### PASSAGE
After his many bouts with heart problems, he frequently wrote of those who had nursed him back to health:
A nurse--"I knew that face: fair, pleasant, reflective, modestly voluptuous. Suddenly it came to me. She was the girl in the French Impressionist painting--the bartender at the Folies Bergere." His cardiologist--"who speaks with a gentle Southern inflection that seems to make even bad news sound rather pleasant."
When in near-normal health, he continued his travels around Los Angeles, a journey that at first spanned 25 years as a working journalist and even longer as columnist and author.
Dressed in a tuxedo, he attended the opening of the French Impressionist exhibit at the Los Angeles County Museum of Art. But the stylish, catered affair was crowded so that Smith and his wife slipped away to a nearby fast-food restaurant:
"Actually, my Big Boy's tuna sandwich wasn't all that bad."
And then, shaking off apprehension about the steep stairs in the Los Angeles Coliseum, he attended the opening of the 1984 Olympic Games, sitting not far from where he sat 52 years earlier, when the 1932 Olympics had opened in the same stadium:
"I'm glad I went. I'm glad I live in Los Angeles. I'm glad I'm an American.
"I'm glad, come to think of it, to be alive."
He remained true to his dedication to simplicity in all things, even the epitaph he asked for himself. It was to say only:
"Have a nice day."


Jack Smith and L.A.'s Backyards








JACK SMITH, semi-retired columnist, 1995: In many ways, Jack served as the country's first--and most enduring--columnist of postwar suburbia. With his minimalist, non-intrusive style he fit superbly with his era.







I had a friend back in the '70s who published a small magazine in West Hollywood. This magazine was the sort that delivered high attitude and regarded itself as a cool piece of work. Anyway, my friend always claimed you could divide Los Angeles into two groups of people: Those who "got" Jack Smith, and those who didn't. Personally, he didn't.
I remember one time at lunch he produced one of Jack's columns and read parts of it to me. The column described some patio paving or barbecue building at Jack's house on Mt. Washington. The work had hit a few snags, as it always did in Jack's universe, and there were also some problems with the dog. I recall the dog trying to walk on wet concrete.
The editor looked at me. "See what I mean?" he said. Where was the political commentary? The leg-biting anger toward our civic leaders? He rested his case.
Jack Smith died Tuesday. For what it's worth, he out-lived and out-worked my friend's magazine by some 15 years. But on the day he died, you could still make the same observation about Los Angeles: The city was divided into those who "got" Jack Smith and those who didn't.
Not to say that the Jack Smith question provoked fistfights on street corners. Jack himself remained far too civilized and full of good humor to raise blood passions. Rather, among the constituency of newspaper readers in the city, people simply knew where they stood. Either you appreciated the grand message behind his talk of carpenters and TV trays, or you were left baffled.

### GIVEN EXERCISE 1
Could you duplicate everything in the Jack Smith piece from "I had a friend" down to "Personally, he didn't."?
### GIVEN EXERCISE 2
Can you pick up the Jack Smith piece after its final sentence and carry it on?
The data after the Jack Smith piece has nothing to do with these tasks.

### GIVEN MATERIAL
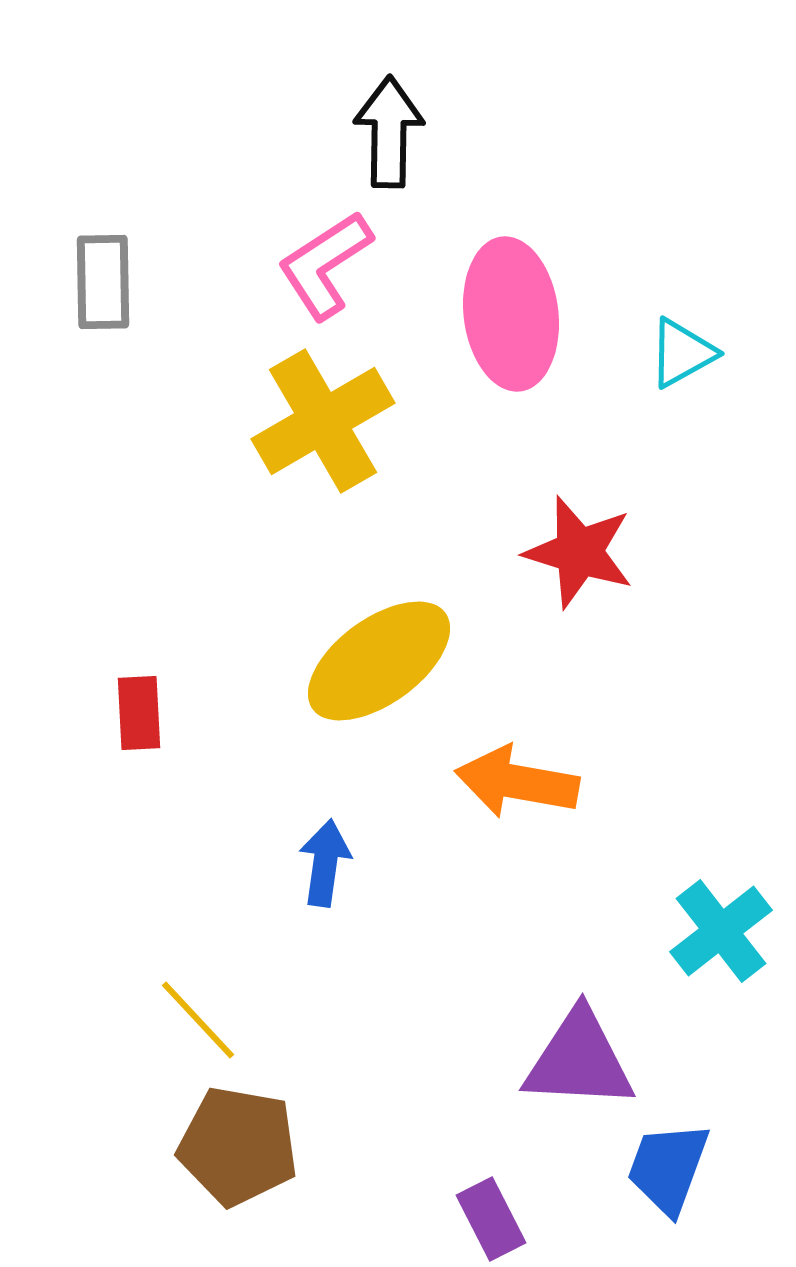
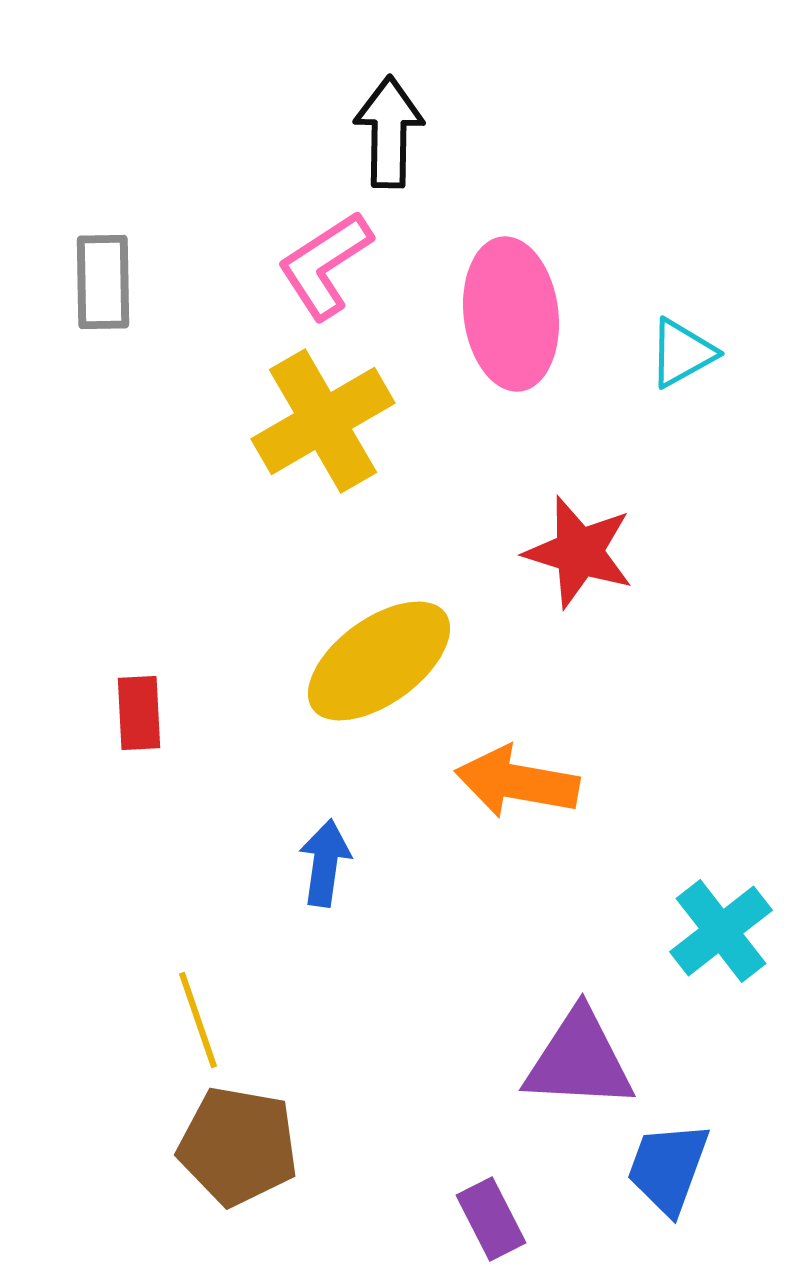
yellow line: rotated 24 degrees clockwise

### RESPONSE 1
I had a friend back in the '70s who published a small magazine in West Hollywood. This magazine was the sort that delivered high attitude and regarded itself as a cool piece of work. Anyway, my friend always claimed you could divide Los Angeles into two groups of people: Those who "got" Jack Smith, and those who didn't. Personally, he didn't.

### RESPONSE 2
Jack's message came down to this: Los Angeles operates under rules that are different from other cities.' Perhaps you can find the soul of New York or Chicago on the sidewalks, but not here. Los Angeles has an interior life that is private and hidden from view. L.A.'s soul can be found behind the hedges, in its backyards and patios, around the barbecues.
And where other cities build communally, L.A. builds individually. Everyone here constructs their own universe behind their own fence. Like all great columnists, Jack understood that crucial difference between his city and others, and he exploited it to the full.
He filled his column with his family rather than the mayor and his henchmen. The children fell off ladders and broke their arms, grew up, married French girls. Jack bickered over the selection of TV dinners. The bathroom got remodeled, the patio grew a little more grand.
Though he took an occasional auto tour with his wife, Jack's life always seemed circumscribed by the boundaries of his property and the interior of his car. That's how life goes here, Jack was saying. And he was right.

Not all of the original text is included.